ImageDecomposition
Recursively analyze images to find fine details, perform deep OCR on complex documents, or identify small objects through iterative vision model prompting.
Category: Vision
Side-Effect Safe
Vision Model Required
⚙️ ImageDecompositionConfig.json
{
"files": ["docs/complex_form.pdf"],
"segmentation_query": "Find all handwritten fields",
"analysis_query": "Transcribe the handwriting in this region",
"max_depth": 3,
"dpi": 300,
"min_region_size": 100,
"output_file": "form_analysis.json"
}
→
👁️ Session UI: Visual Analysis
[Annotated Image Preview]
✔ Found 12 regions of interest
- Depth 1: Header Section
- Depth 2: Signature Block (Zoomed)
- Depth 2: Date Field (Zoomed)
- Depth 2: Signature Block (Zoomed)
- Depth 2: Date Field (Zoomed)
Test Workspace Browser
Explore actual artifacts, debug images, and structured JSON generated by the ImageDecompositionTask.
Configuration Parameters
| Field | Type | Description |
|---|---|---|
files * |
List<String> | The image or PDF file(s) to analyze (relative path). |
segmentation_query |
String | The goal for identifying regions (e.g., "Find all line items"). |
analysis_query |
String | The goal for the final detailed description. |
dpi |
Float | DPI for rendering document pages (default: 150). |
max_depth |
Int | Recursion limit (1-5).

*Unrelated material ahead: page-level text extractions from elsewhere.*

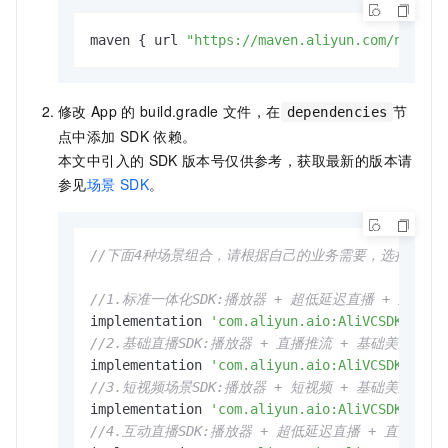
maven { url 
"https://maven.aliyun.com/nexus/
修改
App
的
build.gradle
文件，在
节
dependencies
点中添加
SDK
依赖。
本文中引入的
SDK
版本号仅供参考，获取最新的版本请
参见
场景
SDK
。
//下面4种场景组合，请根据自己的业务需要，选择一种
//1.标准一体化SDK:播放器 + 超低延迟直播 + 直播 +
implementation 
'com.aliyun.aio:AliVCSDK_Stan
//2.基础直播SDK:播放器 + 直播推流 + 基础美颜 +
implementation 
'com.aliyun.aio:AliVCSDK_Basi
//3.短视频场景SDK:播放器 + 短视频 + 基础美颜
implementation 
'com.aliyun.aio:AliVCSDK_UGC:
//4.互动直播SDK:播放器 + 超低延迟直播 + 直播推流 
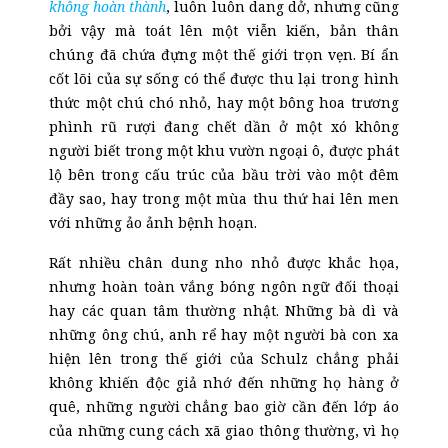
không hoàn thành
, luôn luôn dang dở, nhưng cũng
bởi vậy mà toát lên một viễn kiến, bản thân
chúng đã chứa đựng một thế giới trọn vẹn. Bí ẩn
cốt lõi của sự sống có thể được thu lại trong hình
thức một chú chó nhỏ, hay một bông hoa trương
phình rũ rượi đang chết dần ở một xó không
người biết trong một khu vườn ngoại ô, được phát
lộ bên trong cấu trúc của bầu trời vào một đêm
đầy sao, hay trong một mùa thu thứ hai lên men
với những ảo ảnh bệnh hoạn.
Rất nhiều chân dung nho nhỏ được khắc họa,
nhưng hoàn toàn vắng bóng ngôn ngữ đối thoại
hay
các
quan tâm thường nhật. Những bà dì và
những ông chú, anh rể hay một người bà con xa
hiện lên trong thế giới của Schulz chẳng phải
không khiến độc giả nhớ đến những họ hàng ở
quê, những người chẳng bao giờ cần đến lớp áo
của những cung cách xã giao thông thường, vì họ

Default: 2. |
min_region_size |
Int | Minimum pixel size (width/height) to trigger a recursive zoom. |
output_file |
String | Path to save the hierarchical JSON result. |
Task Lifecycle
- Initialization: Loads the target image or renders PDF pages at specified DPI.

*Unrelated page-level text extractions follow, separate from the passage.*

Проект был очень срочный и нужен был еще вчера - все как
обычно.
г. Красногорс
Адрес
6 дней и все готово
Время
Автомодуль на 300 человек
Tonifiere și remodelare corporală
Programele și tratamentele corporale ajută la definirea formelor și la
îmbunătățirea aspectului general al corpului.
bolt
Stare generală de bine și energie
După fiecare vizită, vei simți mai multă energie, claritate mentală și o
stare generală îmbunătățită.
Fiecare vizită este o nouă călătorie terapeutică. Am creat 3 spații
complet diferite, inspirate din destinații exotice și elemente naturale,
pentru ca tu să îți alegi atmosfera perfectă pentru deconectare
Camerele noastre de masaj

- Segmentation: The Vision Model identifies regions of interest based on the
segmentation_query. - Recursive Zoom: For regions marked
requires_zoom, the task crops the image and repeats the process untilmax_depthis reached. - Leaf Analysis: Smallest regions are analyzed for specific content (OCR, object description).
- Synthesis: Results are stitched into a hierarchical JSON tree and a final markdown report is generated.
Embedded Execution (UnifiedHarness)
Use this to invoke the task programmatically in a headless environment.
import com.simiacryptus.cognotik.plan.tools.file.ImageDecompositionTask
import com.simiacryptus.cognotik.plan.tools.file.ImageDecompositionTask.Companion.ImageDecomposition
// 1. Define Runtime Input
val executionConfig = ImageDecompositionTask.ImageDecompositionConfig(
files = listOf("input/schematic.png"),
segmentation_query = "Identify all electrical components",
analysis_query = "Describe component specs and labels",
max_depth = 3,
output_file = "schematic_analysis.json"
)
// 2. Run via Harness
harness.runTask(
taskType = ImageDecomposition,
typeConfig = TaskTypeConfig(model = OpenAIModels.GPT4o),
executionConfig = executionConfig,
workspace = projectDir,
autoFix = true
)
Prompt Segment
"IterativeImageDecomposition - Recursively analyzes images for fine details. Use for: OCR on complex documents, finding small objects, or crowd analysis."